Его встретила теща, старушка с седыми волосами, румяными щеками и, кажется, подведенными бровями. Она была затянута в корсет. Карпов всегда возмущался этим, но всякий раз ему отвечали, что женщина всегда должна ходить подтянутой.
— Где Тася? — спросил ее Карпов.
Теща сделала жалостное лицо и закатила глаза.
— Она расхворалась, бедное дитя, — отвечала она. — У нее ужасно болит голова, и она пошла к Наде попросить ее сделать массаж… Надя это так отлично умеет…
Ложь показалась Карпову подозрительной и возмутила его.
— Так вы говорите, что она ушла к Наде? — переспросил он.
— Да, mon cher, к Наде… Если бы она знала, что вы вернетесь, она не пошла бы.
— И одна?
— Sans doute…
Теща надула губы и вышла. Раздалось топанье ногами, точно гнали лошадей, и в комнату вбежал худенький мальчик лет семи, в бархатном костюмчике и в сапогах. Увидав Карпова, он просиял и в первое время не мог от удивления выговорить ни слова.
— Бабушка! Няня! — закричал Бобка. — Да вы посмотрите, кто приехал!
И он бросился отцу на шею.
— Ах, подожди, пожалуйста! — заворчал на него Карпов. — Не до тебя тут!
— Да что ты сердишься? — обиделся мальчик. — Я все время слушался и не баловался, а ты… Глупый!
Карпов вышел в прихожую и стал надевать пальто.
— Вы куда? — спросила его вошедшая теща.
— К Наде… — ответил он.
— А обедать?
— После…
Теща встревожилась.
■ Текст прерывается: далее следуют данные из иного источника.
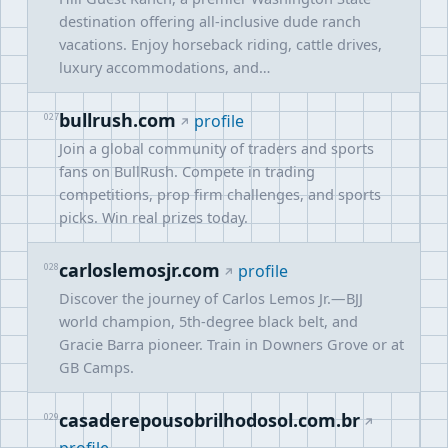
destination offering all-inclusive dude ranch
vacations. Enjoy horseback riding, cattle drives,
luxury accommodations, and…
bullrush.com
027
profile
Join a global community of traders and sports
fans on BullRush. Compete in trading
competitions, prop firm challenges, and sports
picks. Win real prizes today.
carloslemosjr.com
028
profile
Discover the journey of Carlos Lemos Jr.—BJJ
world champion, 5th-degree black belt, and
Gracie Barra pioneer. Train in Downers Grove or at
GB Camps.
casaderepousobrilhodosol.com.br
029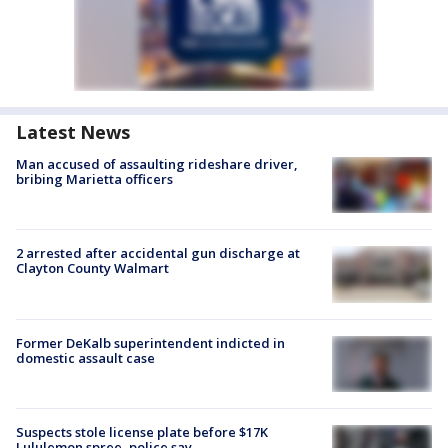
Latest News
Man accused of assaulting rideshare driver,
bribing Marietta officers
2 arrested after accidental gun discharge at
Clayton County Walmart
Former DeKalb superintendent indicted in
domestic assault case
Suspects stole license plate before $17K
Lululemon spree, police say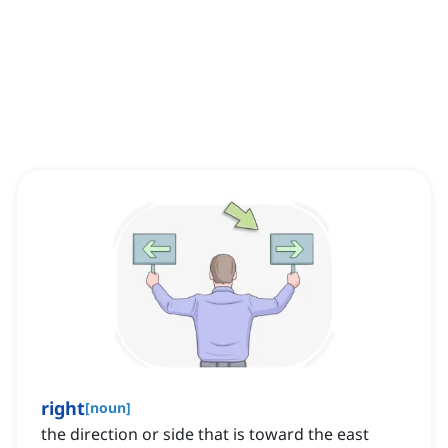
right
[
noun
]
the direction or side that is toward the east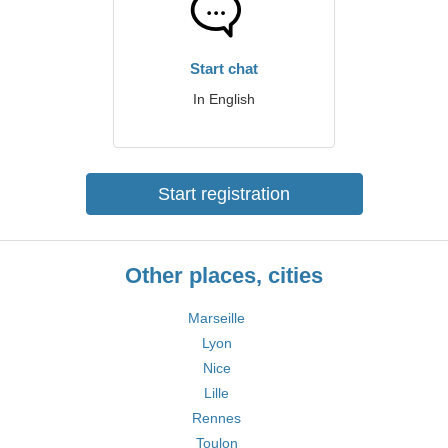
Start chat
In English
Start registration
Other places, cities
Marseille
Lyon
Nice
Lille
Rennes
Toulon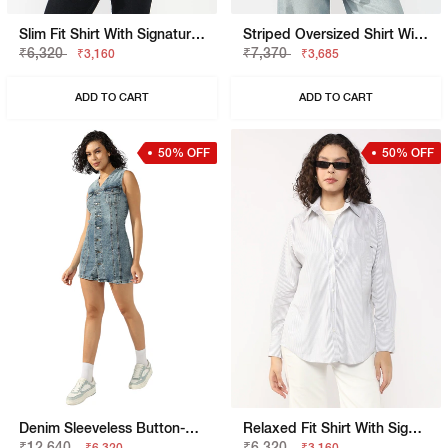
Slim Fit Shirt With Signature Branding
Striped Oversized Shirt With Elongated Back
₹6,320
₹7,370
₹3,160
₹3,685
ADD TO CART
ADD TO CART
50% OFF
50% OFF
Denim Sleeveless Button-Down Dress
Relaxed Fit Shirt With Signature Branding
₹12,640
₹6,320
Как же так? Только сию минуту, она распорядилась, чтобы накрывали на стол, и послала за ветчиной, а он уходит! Нет, он не должен ездить к Наде! Он должен остаться дома, отдохнуть, а Тася скоро приедет… Наконец, они могут разойтись по дороге!
Карпов надел перчатки, шляпу и вышел. Теща высунула голову на лестницу и закричала ему вслед:
— Матвей! Матвей Иваныч! Вернитесь! Да вернитесь же!.. Ах, господи, какой… Дело есть!
— Что такое? — остановился Карпов.
— Вот что… Ах, боже мой… Да вернитесь же!
— Анна Михайловна, мне некогда, — сказал он. — Прошу вас, говорите поскорее, что такое?
— У бедной Таси болит ужасно голова… Она долго искала фенацетин, но он… но я… я только что его нашла… Пожалуйста, свезите ей порошок… Я вам сейчас вынесу… Она так страдала, бедное дитя!..
Анна Михайловна минут с пять не выходила с фенацетином, так что Карпов стал даже терять терпение. Наконец она вышла, подала ему порошок. Карпов сунул его в карман и ушел.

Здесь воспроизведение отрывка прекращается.